# Data Issues



## ml3000 (Jun 29, 2012)

The last OTA didnt help at all so I am looking to root and put a custom ROM on my wifes Bionic. Has there been any radios released for the bionic or any fixes for the constant data dropping that the phone does? Thanks!


----------



## dlamber7 (Jul 18, 2011)

The ics leaks have been the best thing to happen to this device, check out the links on flashing it.

Sent from my DROID BIONIC using Tapatalk 2


----------



## sparky697 (Dec 14, 2011)

Agreed. I've been on .2233 for a week and it's been fantastic! Not even gonna bother with the newer leak until there is an official.
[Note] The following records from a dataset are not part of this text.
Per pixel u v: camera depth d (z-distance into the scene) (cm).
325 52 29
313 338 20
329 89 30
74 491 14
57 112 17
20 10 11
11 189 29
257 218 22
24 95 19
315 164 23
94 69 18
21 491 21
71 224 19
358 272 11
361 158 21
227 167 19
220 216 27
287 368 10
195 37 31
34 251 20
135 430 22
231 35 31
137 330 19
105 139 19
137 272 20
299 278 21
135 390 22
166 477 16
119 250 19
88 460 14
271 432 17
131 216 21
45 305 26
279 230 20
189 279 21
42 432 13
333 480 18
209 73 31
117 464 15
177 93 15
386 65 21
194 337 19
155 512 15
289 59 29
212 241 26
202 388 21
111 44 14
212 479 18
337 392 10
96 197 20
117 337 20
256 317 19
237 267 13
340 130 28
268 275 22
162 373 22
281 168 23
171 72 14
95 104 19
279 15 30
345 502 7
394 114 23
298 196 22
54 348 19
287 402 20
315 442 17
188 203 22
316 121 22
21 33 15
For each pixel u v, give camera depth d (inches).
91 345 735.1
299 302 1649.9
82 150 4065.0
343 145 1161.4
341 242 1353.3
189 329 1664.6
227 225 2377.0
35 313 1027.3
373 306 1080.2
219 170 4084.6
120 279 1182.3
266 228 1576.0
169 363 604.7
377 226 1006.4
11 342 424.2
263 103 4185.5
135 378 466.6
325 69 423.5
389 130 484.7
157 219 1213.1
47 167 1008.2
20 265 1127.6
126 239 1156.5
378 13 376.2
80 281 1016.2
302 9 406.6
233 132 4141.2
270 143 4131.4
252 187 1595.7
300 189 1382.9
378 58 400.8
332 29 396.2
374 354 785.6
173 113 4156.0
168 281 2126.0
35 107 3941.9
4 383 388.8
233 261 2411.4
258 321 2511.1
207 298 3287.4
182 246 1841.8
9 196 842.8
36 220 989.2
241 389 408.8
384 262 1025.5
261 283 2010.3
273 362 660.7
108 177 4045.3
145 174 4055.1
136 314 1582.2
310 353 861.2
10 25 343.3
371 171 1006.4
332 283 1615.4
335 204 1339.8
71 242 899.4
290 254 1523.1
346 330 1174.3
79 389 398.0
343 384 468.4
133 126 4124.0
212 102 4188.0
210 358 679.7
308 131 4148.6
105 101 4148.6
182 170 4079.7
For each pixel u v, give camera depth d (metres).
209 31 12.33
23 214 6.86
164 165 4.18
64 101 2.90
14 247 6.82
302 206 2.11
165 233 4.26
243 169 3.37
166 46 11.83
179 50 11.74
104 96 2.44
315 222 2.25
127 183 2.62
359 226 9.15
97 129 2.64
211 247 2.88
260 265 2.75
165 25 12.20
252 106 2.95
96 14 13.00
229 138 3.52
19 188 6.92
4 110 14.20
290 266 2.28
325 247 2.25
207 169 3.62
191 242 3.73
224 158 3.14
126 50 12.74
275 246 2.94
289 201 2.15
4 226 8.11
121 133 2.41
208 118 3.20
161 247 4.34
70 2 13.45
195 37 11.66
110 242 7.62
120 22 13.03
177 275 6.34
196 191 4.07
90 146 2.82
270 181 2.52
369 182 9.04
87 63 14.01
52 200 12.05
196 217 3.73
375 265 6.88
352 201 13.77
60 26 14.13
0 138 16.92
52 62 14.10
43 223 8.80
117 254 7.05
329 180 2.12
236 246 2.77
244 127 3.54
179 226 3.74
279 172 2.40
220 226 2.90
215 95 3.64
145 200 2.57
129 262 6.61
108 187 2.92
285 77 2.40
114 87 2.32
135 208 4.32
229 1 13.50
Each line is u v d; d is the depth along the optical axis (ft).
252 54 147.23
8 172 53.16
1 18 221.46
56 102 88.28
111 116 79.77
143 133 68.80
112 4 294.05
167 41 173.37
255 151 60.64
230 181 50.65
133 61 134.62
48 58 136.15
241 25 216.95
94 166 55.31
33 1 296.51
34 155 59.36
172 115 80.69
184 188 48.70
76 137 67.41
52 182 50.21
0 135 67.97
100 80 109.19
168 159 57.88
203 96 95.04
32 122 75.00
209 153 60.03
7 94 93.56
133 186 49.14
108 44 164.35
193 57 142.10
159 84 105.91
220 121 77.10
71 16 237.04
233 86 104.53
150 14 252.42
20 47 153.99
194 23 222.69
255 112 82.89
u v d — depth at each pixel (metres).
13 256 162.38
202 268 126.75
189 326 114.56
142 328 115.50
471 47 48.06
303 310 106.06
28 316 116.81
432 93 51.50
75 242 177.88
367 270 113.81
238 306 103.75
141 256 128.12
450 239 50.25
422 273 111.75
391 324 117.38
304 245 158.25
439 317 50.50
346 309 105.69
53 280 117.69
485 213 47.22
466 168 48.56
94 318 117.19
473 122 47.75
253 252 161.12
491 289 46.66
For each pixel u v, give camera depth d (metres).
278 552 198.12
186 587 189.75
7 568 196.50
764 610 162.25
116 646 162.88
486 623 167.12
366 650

Sent from my DROID BIONIC using RootzWiki


----------



## simonbarsinistr (Dec 23, 2011)

sparky697 said:


> Agreed. I've been on .2233 for a week and it's been fantastic! Not even gonna bother with the newer leak until there is an official.
> 
> Sent from my DROID BIONIC using RootzWiki


I second this! From what I have heard from other people, and my personal experience, the .2233 leak is the best one to use. It really makes the bionic a whole new phone! And if you are stock 905 all you have to do is download it to your sd card, boot the phone into stock recovery and select "choose update.zip from sd", then flash that. All user data is saved, and there is no need to root in order to complete the update.

If you do want root, the leaks can be rooted with the "razrs edge" root tool after the update. Data has been completely solid for my bionic after getting on the leak, better than it's ever been. And moto has done pretty good with their stock ics/blur experience.

Sent from my Xoomin Unicorn


----------



## surgio (Oct 13, 2011)

sparky697 said:


> Agreed. I've been on .2233 for a week and it's been fantastic! Not even gonna bother with the newer leak until there is an official.
> 
> Sent from my DROID BIONIC using RootzWiki


Looking for some help!

I am not familiar with this device and current development, so don't shoot me.









Trying to help out a bud of mine, his 4G shows connected but keeps getting this message about no Internet connection.

So... he is stock.. where is this leaked file I can update his phone with...

Any help much appreciated

Sent from my Galaxy Nexus with JB V7 using RootzWiki


----------